**Task item a**
Transcribe the part of the keystore and revocation notes starting with "The private key" and going on through "is never returned.".

**Document text**

Why not keytar? node-keytar was archived in December 2022 when GitHub shut down Atom. It receives no security patches and is only a password store (getPassword/setPassword) — it has no API for cryptographic key generation, signing, or Secure Enclave access. Do not use it.

The Keystore Interface

The @authmesh/keystore package exposes one unified interface regardless of backend:

interface KeyStore {
  generateAndStore(deviceId: string): Promise<{ publicKey: Uint8Array }>;  // compressed P-256 (33 bytes)
  sign(deviceId: string, message: Uint8Array): Promise<Uint8Array>;        // ECDSA raw r||s (64 bytes)
  getPublicKey(deviceId: string): Promise<Uint8Array>;                     // compressed P-256 (33 bytes)
  getHmacKeyMaterial(deviceId: string): Promise<Uint8Array>;               // 32-byte secret for allow list HMAC
  delete(deviceId: string): Promise<void>;
}

The private key never leaves the KeyStore interface. The sign method takes a message and returns an ECDSA-P256-SHA256 signature in raw r || s format (64 bytes) — the key itself is never returned.

12. Revocation

Revocation is immediate and local. There is no central revocation server to call.

CLI

$ amesh revoke am_1a2b3c4d5e6f7a8b

  Device: MacBook Pro — dev
  Added:  2026-03-28

  Are you sure? This device will lose access immediately. (y/N): y

✔ am_1a2b3c4d5e6f7a8b removed from allow list.
✔ Allow list resealed.

  Revocation is effective immediately on this machine.
  If this device authenticates to other machines, revoke it there too.

What revocation does

Removes the deviceId entry from allow_list.json
Reseals the HMAC
Future requests from that device receive 401 Unauthorized

What revocation does NOT do (MVP limitation)

It does not propagate to other machines automatically
If prod-server-A and prod-server-B both trust compromised-laptop, you must run amesh revoke on both servers
A future version will add a revocation broadcast protocol

Document this limitation clearly in the CLI output and README.

`amesh list`

$ amesh list

  This device
  ───────────────────────────────────────────────────────
  Device ID     : am_8f3a9b2c1d4e5f6a
  Friendly Name : prod-api-us-east-1
  Backend       : Secure Enclave
  Created       : 2026-03-28

  Trusted Devices (2)
  ───────────────────────────────────────────────────────
  am_1a2b3c4d5e6f7a8b  MacBook Pro — dev     [controller]   added 2026-03-28
  am_9f8e7d6c5b4a3210  prod-api-us-east      [target]       added 2026-03-29
  ───────────────────────────────────────────────────────

13. Security Considerations

Clock Synchronization

The ±30 second window requires server clocks to be within 30 seconds of real time. This is satisfied by NTP, which is enabled by default on all major cloud providers. The middleware SHOULD emit a warning log when a valid timestamp is within 5 seconds of the boundary (potential drift indicator).

**Task item b**
Repeat word for word the lines of the entries starting at the very first line and going on through the line with "Разработанная система оценки успеваемости".

**Dataset**

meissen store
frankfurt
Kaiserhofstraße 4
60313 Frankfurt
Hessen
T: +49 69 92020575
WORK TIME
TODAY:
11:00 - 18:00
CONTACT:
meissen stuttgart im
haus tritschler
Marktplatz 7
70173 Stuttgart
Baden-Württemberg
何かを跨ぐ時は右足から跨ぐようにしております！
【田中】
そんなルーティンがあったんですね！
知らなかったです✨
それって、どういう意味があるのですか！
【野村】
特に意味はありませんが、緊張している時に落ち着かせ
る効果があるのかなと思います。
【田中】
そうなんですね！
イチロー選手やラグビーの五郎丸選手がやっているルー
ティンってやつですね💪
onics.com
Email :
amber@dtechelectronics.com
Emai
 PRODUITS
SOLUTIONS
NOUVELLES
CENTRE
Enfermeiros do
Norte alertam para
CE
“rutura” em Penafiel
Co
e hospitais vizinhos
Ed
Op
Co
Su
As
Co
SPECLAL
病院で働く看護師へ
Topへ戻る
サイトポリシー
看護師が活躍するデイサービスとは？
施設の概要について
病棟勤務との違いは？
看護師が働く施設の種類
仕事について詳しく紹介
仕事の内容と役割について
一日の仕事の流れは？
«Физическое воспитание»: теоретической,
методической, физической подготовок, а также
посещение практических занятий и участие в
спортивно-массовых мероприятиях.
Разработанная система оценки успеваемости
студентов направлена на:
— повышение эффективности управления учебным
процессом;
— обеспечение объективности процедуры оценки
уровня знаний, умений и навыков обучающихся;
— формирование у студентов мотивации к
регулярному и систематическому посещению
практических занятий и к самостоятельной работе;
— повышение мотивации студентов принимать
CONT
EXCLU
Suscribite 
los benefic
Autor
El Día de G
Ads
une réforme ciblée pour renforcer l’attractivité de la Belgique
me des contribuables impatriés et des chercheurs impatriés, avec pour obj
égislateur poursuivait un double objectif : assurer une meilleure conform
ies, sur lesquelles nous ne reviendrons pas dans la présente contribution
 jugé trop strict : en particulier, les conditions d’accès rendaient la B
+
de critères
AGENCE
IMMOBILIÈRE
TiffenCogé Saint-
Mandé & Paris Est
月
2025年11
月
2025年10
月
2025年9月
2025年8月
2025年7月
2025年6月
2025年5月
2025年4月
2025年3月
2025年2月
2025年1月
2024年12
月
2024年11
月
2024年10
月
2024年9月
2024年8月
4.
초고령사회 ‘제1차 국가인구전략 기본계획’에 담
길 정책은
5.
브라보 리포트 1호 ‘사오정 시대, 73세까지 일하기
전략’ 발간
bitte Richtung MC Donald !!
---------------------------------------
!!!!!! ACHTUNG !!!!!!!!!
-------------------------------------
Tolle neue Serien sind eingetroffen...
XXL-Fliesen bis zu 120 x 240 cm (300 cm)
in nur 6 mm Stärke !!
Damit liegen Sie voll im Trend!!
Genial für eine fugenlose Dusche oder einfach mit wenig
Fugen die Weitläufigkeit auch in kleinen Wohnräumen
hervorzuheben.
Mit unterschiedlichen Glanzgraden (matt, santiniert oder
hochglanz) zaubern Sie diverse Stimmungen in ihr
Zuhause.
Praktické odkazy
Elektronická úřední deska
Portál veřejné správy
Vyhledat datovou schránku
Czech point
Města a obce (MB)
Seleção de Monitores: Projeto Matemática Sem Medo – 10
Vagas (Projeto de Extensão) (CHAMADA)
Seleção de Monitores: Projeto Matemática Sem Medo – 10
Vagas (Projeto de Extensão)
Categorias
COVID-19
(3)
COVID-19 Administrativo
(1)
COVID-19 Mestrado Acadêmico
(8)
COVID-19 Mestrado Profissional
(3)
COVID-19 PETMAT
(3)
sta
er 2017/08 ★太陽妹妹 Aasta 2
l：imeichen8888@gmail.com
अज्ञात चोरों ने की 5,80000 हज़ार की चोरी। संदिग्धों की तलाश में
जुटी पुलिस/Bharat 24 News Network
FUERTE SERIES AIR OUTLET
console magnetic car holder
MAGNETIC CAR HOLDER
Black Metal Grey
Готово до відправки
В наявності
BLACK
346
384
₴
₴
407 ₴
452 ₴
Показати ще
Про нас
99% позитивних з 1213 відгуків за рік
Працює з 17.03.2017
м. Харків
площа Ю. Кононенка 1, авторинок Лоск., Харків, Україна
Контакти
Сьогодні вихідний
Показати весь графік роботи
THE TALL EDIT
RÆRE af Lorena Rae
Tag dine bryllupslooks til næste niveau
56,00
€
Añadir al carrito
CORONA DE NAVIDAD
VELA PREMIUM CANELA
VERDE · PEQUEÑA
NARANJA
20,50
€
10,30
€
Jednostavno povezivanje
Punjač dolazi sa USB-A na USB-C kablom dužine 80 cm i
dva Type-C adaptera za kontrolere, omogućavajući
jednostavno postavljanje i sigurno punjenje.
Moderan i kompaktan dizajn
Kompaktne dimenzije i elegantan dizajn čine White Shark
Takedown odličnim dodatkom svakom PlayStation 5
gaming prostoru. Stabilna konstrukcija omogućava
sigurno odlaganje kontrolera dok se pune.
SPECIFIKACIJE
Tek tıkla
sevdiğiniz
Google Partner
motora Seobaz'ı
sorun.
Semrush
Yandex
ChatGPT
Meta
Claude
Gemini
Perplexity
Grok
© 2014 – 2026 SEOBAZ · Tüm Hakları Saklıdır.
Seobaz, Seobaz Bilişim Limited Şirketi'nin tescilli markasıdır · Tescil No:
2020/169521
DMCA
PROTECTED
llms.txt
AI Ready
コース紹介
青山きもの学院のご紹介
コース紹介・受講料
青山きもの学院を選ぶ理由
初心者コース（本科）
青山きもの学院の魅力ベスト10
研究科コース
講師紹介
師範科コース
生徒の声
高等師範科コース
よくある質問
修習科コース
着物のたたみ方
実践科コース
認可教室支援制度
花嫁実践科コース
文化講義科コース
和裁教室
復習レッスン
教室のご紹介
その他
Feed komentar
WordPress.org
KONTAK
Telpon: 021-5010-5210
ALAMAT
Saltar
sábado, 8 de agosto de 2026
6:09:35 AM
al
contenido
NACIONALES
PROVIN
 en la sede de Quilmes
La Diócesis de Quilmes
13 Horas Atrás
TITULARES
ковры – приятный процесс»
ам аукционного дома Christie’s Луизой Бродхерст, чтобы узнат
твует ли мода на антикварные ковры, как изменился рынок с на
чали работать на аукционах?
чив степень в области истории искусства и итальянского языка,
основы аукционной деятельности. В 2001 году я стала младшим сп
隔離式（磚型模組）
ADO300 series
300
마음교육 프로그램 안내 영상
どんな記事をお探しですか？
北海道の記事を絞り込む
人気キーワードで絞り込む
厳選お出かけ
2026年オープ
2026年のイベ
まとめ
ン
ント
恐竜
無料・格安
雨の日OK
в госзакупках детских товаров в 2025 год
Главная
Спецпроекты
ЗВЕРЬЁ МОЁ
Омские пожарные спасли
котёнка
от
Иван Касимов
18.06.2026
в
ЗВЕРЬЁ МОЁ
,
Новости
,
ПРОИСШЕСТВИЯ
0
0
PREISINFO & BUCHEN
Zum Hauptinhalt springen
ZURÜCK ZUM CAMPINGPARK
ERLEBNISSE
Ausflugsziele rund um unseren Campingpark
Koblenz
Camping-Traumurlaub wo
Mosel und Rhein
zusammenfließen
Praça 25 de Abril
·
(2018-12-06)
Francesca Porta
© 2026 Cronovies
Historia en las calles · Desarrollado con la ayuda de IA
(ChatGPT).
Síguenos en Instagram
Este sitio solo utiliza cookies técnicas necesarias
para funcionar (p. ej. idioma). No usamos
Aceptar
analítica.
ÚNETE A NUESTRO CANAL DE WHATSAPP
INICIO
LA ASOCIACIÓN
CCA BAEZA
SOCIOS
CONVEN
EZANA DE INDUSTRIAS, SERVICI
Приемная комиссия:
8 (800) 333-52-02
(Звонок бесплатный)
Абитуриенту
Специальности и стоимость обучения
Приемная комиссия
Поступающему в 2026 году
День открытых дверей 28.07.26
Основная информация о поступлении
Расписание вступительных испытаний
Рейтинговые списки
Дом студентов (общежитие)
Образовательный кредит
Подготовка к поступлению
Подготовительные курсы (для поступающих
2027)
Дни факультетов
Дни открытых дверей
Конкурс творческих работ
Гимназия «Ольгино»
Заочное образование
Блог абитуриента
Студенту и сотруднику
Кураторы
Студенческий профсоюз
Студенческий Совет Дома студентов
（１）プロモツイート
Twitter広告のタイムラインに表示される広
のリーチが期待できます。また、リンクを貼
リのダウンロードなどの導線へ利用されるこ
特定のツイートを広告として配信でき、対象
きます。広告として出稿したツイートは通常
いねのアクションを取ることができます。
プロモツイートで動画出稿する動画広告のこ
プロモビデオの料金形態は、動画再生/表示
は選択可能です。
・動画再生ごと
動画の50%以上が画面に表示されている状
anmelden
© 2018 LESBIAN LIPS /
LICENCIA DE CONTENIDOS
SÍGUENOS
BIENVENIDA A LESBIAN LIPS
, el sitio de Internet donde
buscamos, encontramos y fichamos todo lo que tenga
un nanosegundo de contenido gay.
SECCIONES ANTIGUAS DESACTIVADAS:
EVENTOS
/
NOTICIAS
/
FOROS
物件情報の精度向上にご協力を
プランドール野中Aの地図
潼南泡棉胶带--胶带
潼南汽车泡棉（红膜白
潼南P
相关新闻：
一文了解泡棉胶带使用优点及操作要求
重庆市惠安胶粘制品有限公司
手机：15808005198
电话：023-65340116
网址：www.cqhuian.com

**Task result a**
The private key never leaves the KeyStore interface. The sign method takes a message and returns an ECDSA-P256-SHA256 signature in raw r || s format (64 bytes) — the key itself is never returned.

**Task result b**
meissen store
frankfurt
Kaiserhofstraße 4
60313 Frankfurt
Hessen
T: +49 69 92020575
WORK TIME
TODAY:
11:00 - 18:00
CONTACT:
meissen stuttgart im
haus tritschler
Marktplatz 7
70173 Stuttgart
Baden-Württemberg
何かを跨ぐ時は右足から跨ぐようにしております！
【田中】
そんなルーティンがあったんですね！
知らなかったです✨
それって、どういう意味があるのですか！
【野村】
特に意味はありませんが、緊張している時に落ち着かせ
る効果があるのかなと思います。
【田中】
そうなんですね！
イチロー選手やラグビーの五郎丸選手がやっているルー
ティンってやつですね💪
onics.com
Email :
amber@dtechelectronics.com
Emai
 PRODUITS
SOLUTIONS
NOUVELLES
CENTRE
Enfermeiros do
Norte alertam para
CE
“rutura” em Penafiel
Co
e hospitais vizinhos
Ed
Op
Co
Su
As
Co
SPECLAL
病院で働く看護師へ
Topへ戻る
サイトポリシー
看護師が活躍するデイサービスとは？
施設の概要について
病棟勤務との違いは？
看護師が働く施設の種類
仕事について詳しく紹介
仕事の内容と役割について
一日の仕事の流れは？
«Физическое воспитание»: теоретической,
методической, физической подготовок, а также
посещение практических занятий и участие в
спортивно-массовых мероприятиях.
Разработанная система оценки успеваемости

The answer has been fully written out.